Students of Class X are writers for those taking the HS exams. “Junior students are allowed to be writers and there is fear in them that if the boys sit next to each other they will not be able to maintain distancing rules. We have written to the West Bengal Council of Higher Secondary Education, asking if we can take the help of the non-teaching staff or senior college students to be writers. We will follow it up with the council,” Biswajit Ghosh, principal, Ramakrishna Mission Blind Boys’ Academy, said.

Swami Sarvalokananda, the secretary of Ramakrishna Mission Ashrama, Narendrapur, said the authorities had held a meeting to discuss the matter. “For a paper like Sanskrit, it is more difficult to find a writer because the person has to know the language. It is not like any other subject,” he said.

In March, the schools had shut down but the boys who were writers stayed back on the campus because the HS exams were on.

But once the exams were deferred everyone returned home. “Ours is a residential school and everyone has gone back to their homes during the lockdown.

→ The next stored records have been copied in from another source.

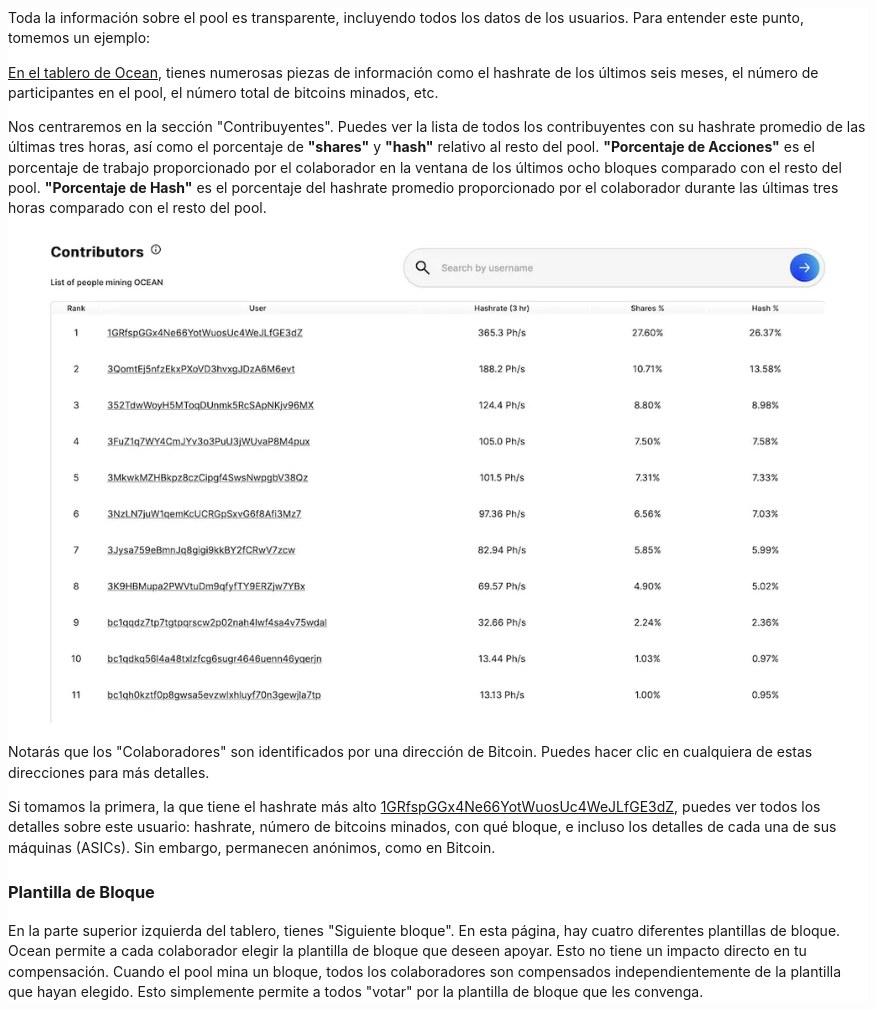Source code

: Toda la información sobre el pool es transparente, incluyendo todos los datos de los usuarios. Para entender este punto, tomemos un ejemplo:

[En el tablero de Ocean](https://ocean.xyz/dashboard), tienes numerosas piezas de información como el hashrate de los últimos seis meses, el número de participantes en el pool, el número total de bitcoins minados, etc.

Nos centraremos en la sección "Contribuyentes". Puedes ver la lista de todos los contribuyentes con su hashrate promedio de las últimas tres horas, así como el porcentaje de **"shares"** y **"hash"** relativo al resto del pool.
**"Porcentaje de Acciones"** es el porcentaje de trabajo proporcionado por el colaborador en la ventana de los últimos ocho bloques comparado con el resto del pool.
**"Porcentaje de Hash"** es el porcentaje del hashrate promedio proporcionado por el colaborador durante las últimas tres horas comparado con el resto del pool.

![signup](assets/2.webp)

Notarás que los "Colaboradores" son identificados por una dirección de Bitcoin. Puedes hacer clic en cualquiera de estas direcciones para más detalles.

Si tomamos la primera, la que tiene el hashrate más alto [1GRfspGGx4Ne66YotWuosUc4WeJLfGE3dZ](https://ocean.xyz/stats/1GRfspGGx4Ne66YotWuosUc4WeJLfGE3dZ), puedes ver todos los detalles sobre este usuario: hashrate, número de bitcoins minados, con qué bloque, e incluso los detalles de cada una de sus máquinas (ASICs). Sin embargo, permanecen anónimos, como en Bitcoin.

### Plantilla de Bloque

En la parte superior izquierda del tablero, tienes "Siguiente bloque". En esta página, hay cuatro diferentes plantillas de bloque. Ocean permite a cada colaborador elegir la plantilla de bloque que deseen apoyar. Esto no tiene un impacto directo en tu compensación. Cuando el pool mina un bloque, todos los colaboradores son compensados independientemente de la plantilla que hayan elegido. Esto simplemente permite a todos "votar" por la plantilla de bloque que les convenga.
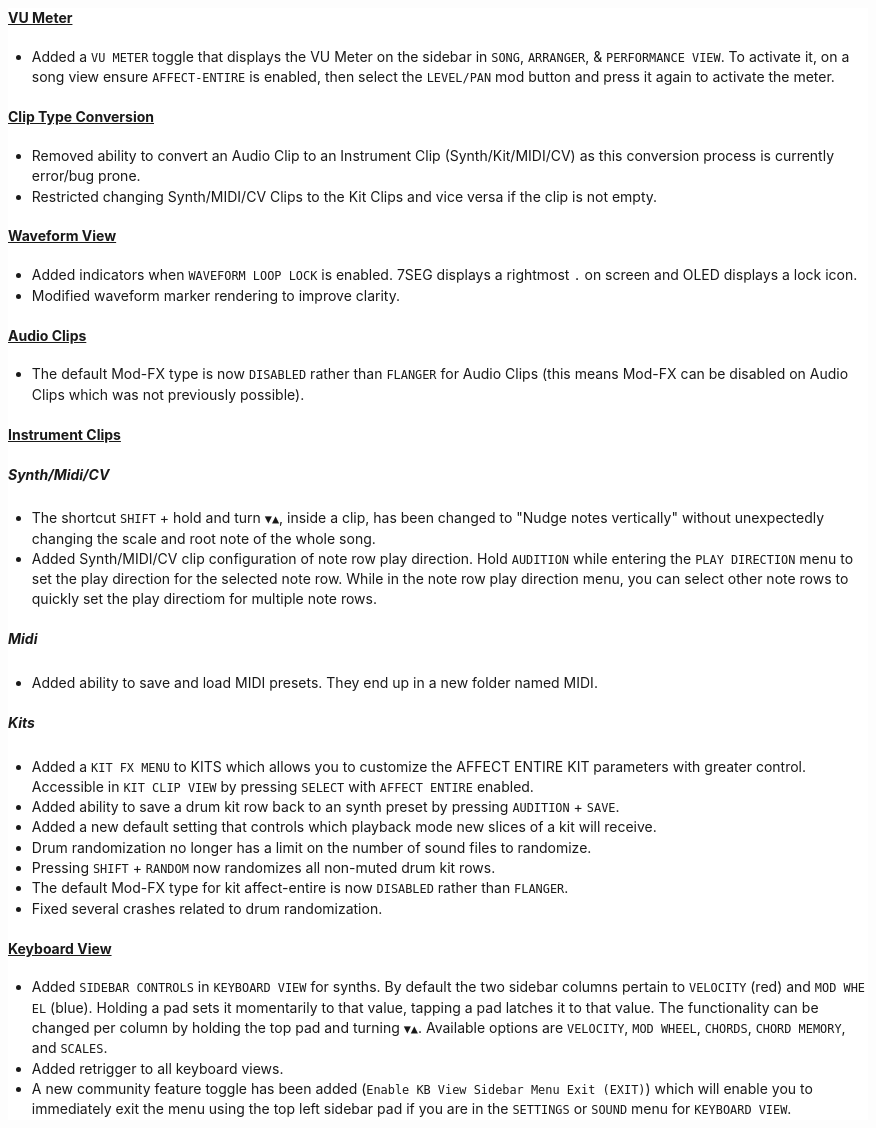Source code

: #### <ins>VU Meter</ins>
- Added a `VU METER` toggle that displays the VU Meter on the sidebar in `SONG`, `ARRANGER`, & `PERFORMANCE VIEW`. To activate it, on a song view ensure `AFFECT-ENTIRE` is enabled, then select the `LEVEL/PAN` mod button and press it again to activate the meter.

#### <ins>Clip Type Conversion</ins>
- Removed ability to convert an Audio Clip to an Instrument Clip (Synth/Kit/MIDI/CV) as this conversion process is currently error/bug prone.
- Restricted changing Synth/MIDI/CV Clips to the Kit Clips and vice versa if the clip is not empty.

#### <ins>Waveform View</ins>
- Added indicators when `WAVEFORM LOOP LOCK` is enabled. 7SEG displays a rightmost `.` on screen and OLED displays a lock icon.
- Modified waveform marker rendering to improve clarity.

#### <ins>Audio Clips</ins>
- The default Mod-FX type is now `DISABLED` rather than `FLANGER` for Audio Clips (this means Mod-FX can be disabled on Audio Clips which was not previously possible).

#### <ins>Instrument Clips</ins>

##### Synth/Midi/CV
- The shortcut `SHIFT` + hold and turn `▼︎▲︎`, inside a clip, has been changed to "Nudge notes vertically" without unexpectedly changing the scale and root note of the whole song.
- Added Synth/MIDI/CV clip configuration of note row play direction. Hold `AUDITION` while entering the `PLAY DIRECTION` menu to set the play direction for the selected note row. While in the note row play direction menu, you can select other note rows to quickly set the play directiom for multiple note rows.

##### Midi
- Added ability to save and load MIDI presets. They end up in a new folder named MIDI.

##### Kits
- Added a `KIT FX MENU` to KITS which allows you to customize the AFFECT ENTIRE KIT parameters with greater control.   Accessible in `KIT CLIP VIEW` by pressing `SELECT` with `AFFECT ENTIRE` enabled.
- Added ability to save a drum kit row back to an synth preset by pressing `AUDITION` + `SAVE`.
- Added a new default setting that controls which playback mode new slices of a kit will receive.
- Drum randomization no longer has a limit on the number of sound files to randomize.
- Pressing `SHIFT` + `RANDOM` now randomizes all non-muted drum kit rows.
- The default Mod-FX type for kit affect-entire is now `DISABLED` rather than `FLANGER`.
- Fixed several crashes related to drum randomization.

#### <ins>Keyboard View</ins>
- Added `SIDEBAR CONTROLS` in  `KEYBOARD VIEW` for synths. By default the two sidebar columns pertain to `VELOCITY` (red) and `MOD WHEEL` (blue). Holding a pad sets it momentarily to that value, tapping a pad latches it to that value. The functionality can be changed per column by holding the top pad and turning `▼▲`. Available options are `VELOCITY`, `MOD WHEEL`, `CHORDS`, `CHORD MEMORY`, and `SCALES`.
- Added retrigger to all keyboard views.
- A new community feature toggle has been added (`Enable KB View Sidebar Menu Exit (EXIT)`) which will enable you to immediately exit the menu using the top left sidebar pad if you are in the `SETTINGS` or `SOUND` menu for `KEYBOARD VIEW`.
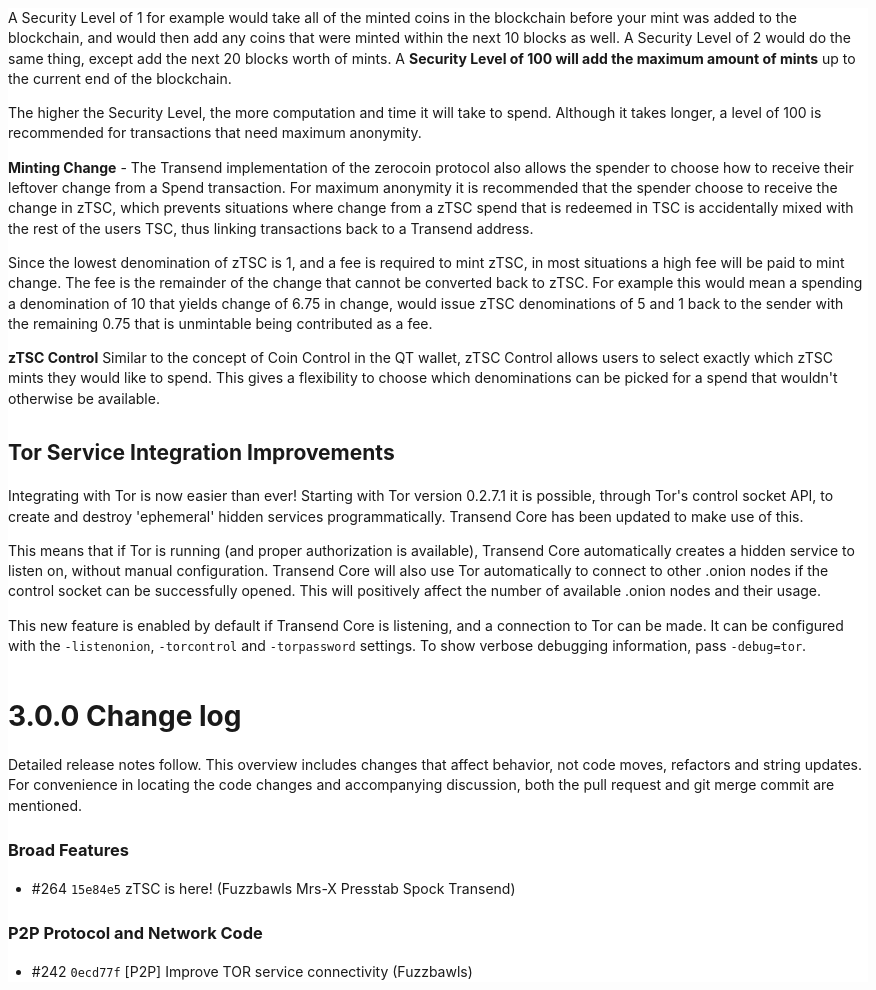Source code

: A Security Level of 1 for example would take all of the minted coins in the blockchain before your mint was added to the blockchain, and would then add any coins that were minted within the next 10 blocks as well. A Security Level of 2 would do the same thing, except add the next 20 blocks worth of mints. A **Security Level of 100 will add the maximum amount of mints** up to the current end of the blockchain.

The higher the Security Level, the more computation and time it will take to spend. Although it takes longer, a level of 100 is recommended for transactions that need maximum anonymity.


**Minting Change** - The Transend implementation of the zerocoin protocol also allows the spender to choose how to receive their leftover change from a Spend transaction. For maximum anonymity it is recommended that the spender choose to receive the change in zTSC, which prevents situations where change from a zTSC spend that is redeemed in TSC is accidentally mixed with the rest of the users TSC, thus linking transactions back to a Transend address.

Since the lowest denomination of zTSC is 1, and a fee is required to mint zTSC, in most situations a high fee will be paid to mint change. The fee is the remainder of the change that cannot be converted back to zTSC. For example this would mean a spending a denomination of 10 that yields change of 6.75 in change, would issue zTSC denominations of 5 and 1 back to the sender with the remaining 0.75 that is unmintable being contributed as a fee.

**zTSC Control**
Similar to the concept of Coin Control in the QT wallet, zTSC Control allows users to select exactly which zTSC mints they would like to spend. This gives a flexibility to choose which denominations can be picked for a spend that wouldn't otherwise be available.


Tor Service Integration Improvements
---------------------

Integrating with Tor is now easier than ever! Starting with Tor version 0.2.7.1 it is possible, through Tor's control socket API, to create and destroy 'ephemeral' hidden services programmatically. Transend Core has been updated to make use of this.

This means that if Tor is running (and proper authorization is available), Transend Core automatically creates a hidden service to listen on, without manual configuration. Transend Core will also use Tor automatically to connect to other .onion nodes if the control socket can be successfully opened. This will positively affect the number of available .onion nodes and their usage.

This new feature is enabled by default if Transend Core is listening, and a connection to Tor can be made. It can be configured with the `-listenonion`, `-torcontrol` and `-torpassword` settings. To show verbose debugging information, pass `-debug=tor`.

3.0.0 Change log
=================

Detailed release notes follow. This overview includes changes that affect
behavior, not code moves, refactors and string updates. For convenience in locating
the code changes and accompanying discussion, both the pull request and
git merge commit are mentioned.

### Broad Features
- #264 `15e84e5` zTSC is here! (Fuzzbawls Mrs-X Presstab Spock Transend)

### P2P Protocol and Network Code
- #242 `0ecd77f` [P2P] Improve TOR service connectivity (Fuzzbawls)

Some of them live in remote areas and it is not easy for them to return to the city and their parents are scared to send them back,” Brahmachari Turiyachaitanya, the headmaster of Ramakrishna Mission Vidyalaya, said.

The process that is followed is students are appointed as writers and the school sends their photographs and signatures to the council. The council gives its approval and at the examination centre, both the examinee and writer have to sign.

The Ramakrishna Mission Blind Boys’ Academy has asked the council to allow students to take the exams from their institute instead of travelling to another centre. “If the campus is the centre, the boys can come from the hostel to the institute by themselves. We can make them sit separately in various rooms,” Ghosh said.

If these boys are to be taken to another centre it will be another challenge during this time when distancing rules are to be followed, Swami Sarvalokananda said.